13Nous envisageons que cela sera particulièrement vrai pour les étudiants qui ont participé aux diverses actions contestataires organisées au cours de 2012. Comme l’ont démontré Johnston Conover, Gray et Coombs (1982), les activistes politiques, particulièrement ceux combattant une politique publique, tendent à être grandement motivés idéologiquement. La participation aux manifestations et aux autres formes d’action directe n’est pas uniquement l’expression d’une opinion, elle donne aussi des occasions pour échanger avec des pairs qui partagent un point de vue semblable. Cela peut contribuer à renforcer la position défendue. Les activistes politiques sont donc impliqués dans la définition symbolique de l’enjeu et seront plus enclins à voter uniquement selon cet enjeu. Ainsi, nous croyons que les étudiants qui ont été plus actifs seront plus en mesure d’associer leur position sur les frais de scolarité avec la position des partis politiques sur cet enjeu.
14Au chapitre 12, Richard Nadeau et Éric Bélanger montrent l’existence d’un vote sur enjeux au sein de la population en général sur la question des frais de scolarité. Ainsi, nous faisons l’hypothèse que cet enjeu a joué un rôle décisif, particulièrement dans le choix de vote des étudiants, en raison notamment de son caractère symbolique et contentieux. Aussi, nous nous attendons à ce que les militants contre la hausse des frais de scolarité soient plus enclins à se tourner vers des partis qui se sont explicitement prononcés contre cette hausse et pour la gratuité scolaire. Dans ce cas, cela serait particulièrement vrai pour QS et ON, puisque les deux partis militent pour la gratuité scolaire, alors que le PLQ et la CAQ font la promotion d’une hausse des frais de scolarité. Le PQ se situe entre les deux.

····················

Dans l'extrait sur le vote des étudiants et les frais de scolarité, pourquoi les militants contre la hausse seraient-ils particulièrement enclins à se tourner vers QS et ON ?

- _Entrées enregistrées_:
····················

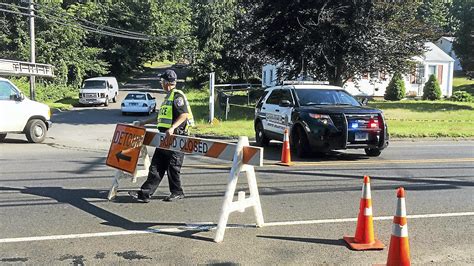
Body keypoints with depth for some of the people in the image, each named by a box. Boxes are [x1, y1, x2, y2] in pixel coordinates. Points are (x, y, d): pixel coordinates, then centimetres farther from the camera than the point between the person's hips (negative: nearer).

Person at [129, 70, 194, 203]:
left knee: (173, 166, -1)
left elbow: (184, 114, -20)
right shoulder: (168, 97, 22)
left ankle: (177, 192, 14)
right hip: (165, 137, 10)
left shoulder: (177, 95, -8)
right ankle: (145, 193, 7)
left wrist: (172, 128, -31)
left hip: (175, 136, -10)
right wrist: (145, 122, 34)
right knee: (156, 166, 6)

····················

- _Réponse_: Parce que QS et ON militent tous deux pour la gratuité scolaire, alors que le PLQ et la CAQ font la promotion d'une hausse des frais de scolarité. Or ces militants devraient se tourner vers les partis qui se sont explicitement prononcés contre cette hausse et pour la gratuité.